= Kate Davidson =

American journalist

Kate Davidson is an American economics news reporter.

==Career==
As of May 2022, she is a reporter covering business and economics for Oregon Public Broadcasting. Previously she was a contributor to American Public Media's radio program Marketplace.

Davidson covered the U.S. economy and the Federal Reserve for The Wall Street Journal from January 2015 to October 2021.

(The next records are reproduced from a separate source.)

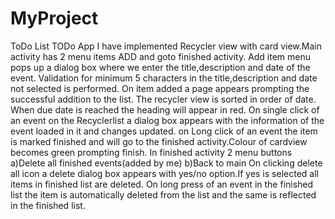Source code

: # MyProject
ToDo List
TODo App
I have implemented Recycler view with card view.Main activity has 2 menu items ADD and goto finished activity.
Add item menu pops up a dialog box where we enter the title,description and date of the event.
Validation for minimum 5 characters in the title,description and date not selected is performed.
On item added a page appears prompting the successful addition to the list.
The recycler view is sorted in order of date.
When due date is reached the heading will appear in red.
On single click of an event on the Recyclerlist a dialog box appears with the information of the event loaded in it and changes updated.
on Long click of an event the item is marked finished and will go to the finished activity.Colour of cardview becomes green prompting finish.
In finished activity 2 menu buttons
  a)Delete all finished events(added by me)
  b)Back to main
On clicking delete all icon a delete dialog box appears with yes/no option.If yes is selected all items in finished list are deleted.
On long press of an event in the finished list the item is automatically deleted from the list and the same is reflected in the finished list.
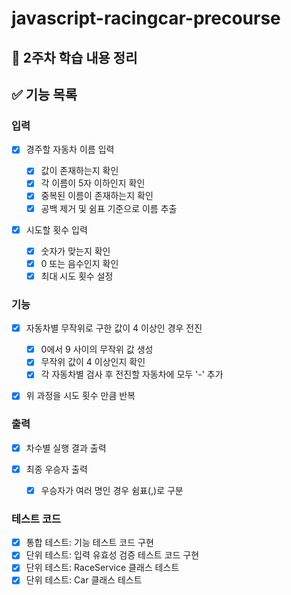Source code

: # javascript-racingcar-precourse

## 📖 2주차 학습 내용 정리

## ✅ 기능 목록

### 입력

  - [x] 경주할 자동차 이름 입력

    - [x] 값이 존재하는지 확인
    - [x] 각 이름이 5자 이하인지 확인
    - [x] 중복된 이름이 존재하는지 확인
    - [x] 공백 제거 및 쉼표 기준으로 이름 추출

  - [x] 시도할 횟수 입력

    - [x] 숫자가 맞는지 확인
    - [x] 0 또는 음수인지 확인
    - [x] 최대 시도 횟수 설정

### 기능

  - [x] 자동차별 무작위로 구한 값이 4 이상인 경우 전진

    - [x] 0에서 9 사이의 무작위 값 생성
    - [x] 무작위 값이 4 이상인지 확인
    - [x] 각 자동차별 검사 후 전진할 자동차에 모두 '-' 추가

  - [x] 위 과정을 시도 횟수 만큼 반복

### 출력

  - [x] 차수별 실행 결과 출력
  - [x] 최종 우승자 출력

    - [x] 우승자가 여러 명인 경우 쉼표(,)로 구분

### 테스트 코드

  - [x] 통합 테스트: 기능 테스트 코드 구현
  - [x] 단위 테스트: 입력 유효성 검증 테스트 코드 구현
  - [x] 단위 테스트: RaceService 클래스 테스트
  - [x] 단위 테스트: Car 클래스 테스트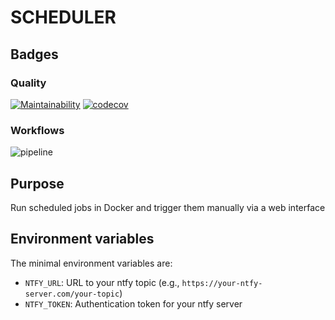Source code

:# SCHEDULER

## Badges

### Quality

[![Maintainability](https://api.codeclimate.com/v1/badges/473d8f4971a5c5968299/maintainability)](https://codeclimate.com/github/melvyndekort/scheduler/maintainability)
[![codecov](https://codecov.io/gh/melvyndekort/scheduler/graph/badge.svg?token=xtrnsfKuqV)](https://codecov.io/gh/melvyndekort/scheduler)

### Workflows

![pipeline](https://github.com/melvyndekort/scheduler/actions/workflows/pipeline.yml/badge.svg)

## Purpose

Run scheduled jobs in Docker and trigger them manually via a web interface

## Environment variables

The minimal environment variables are:

- `NTFY_URL`: URL to your ntfy topic (e.g., `https://your-ntfy-server.com/your-topic`)
- `NTFY_TOKEN`: Authentication token for your ntfy server
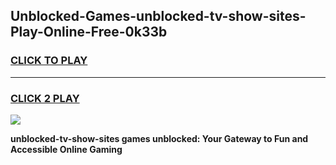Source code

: 
## Unblocked-Games-unblocked-tv-show-sites-Play-Online-Free-0k33b
<h3>
<a href="https://premium76.site?title=unblocked-tv-show-sites&ref=26A">CLICK TO PLAY</a></h3>
<hr>

<h3>
<a href="https://premium76.site?title=unblocked-tv-show-sites&ref=26A">CLICK 2 PLAY</a>
  
</h3>

<a href="https://premium76.site?title=unblocked-tv-show-sites&ref=26A"><img src="https://clearcache.store/games.png"></a>


**unblocked-tv-show-sites games unblocked: Your Gateway to Fun and Accessible Online Gaming**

She previously held roles at Politico, American Banker, the Congressional Quarterly and the Concord Monitor.

==Education==
Davidson earned a master's degree from the University of California, Berkeley, and a master's degree from Columbia University.
At Columbia, she was a Knight-Bagehot Fellow in Economics and Business Journalism. She earned her undergraduate degree at Boston University after transferring from Fordham University.

==Awards==
In 2021, she won the national Edward R. Murrow Award for her ongoing coverage of the economic impact of the COVID-19 pandemic entitled The pandemic's economic fallout in Oregon.

She won her first national Edward R. Murrow award for her 2005 National Public Radio documentary "Saints and Indians" about the experiences of Navajo children sent to live with white Mormon families across the West.

While studying at Columbia, she was a Knight-Bagehot Fellow in Economics and Business Journalism.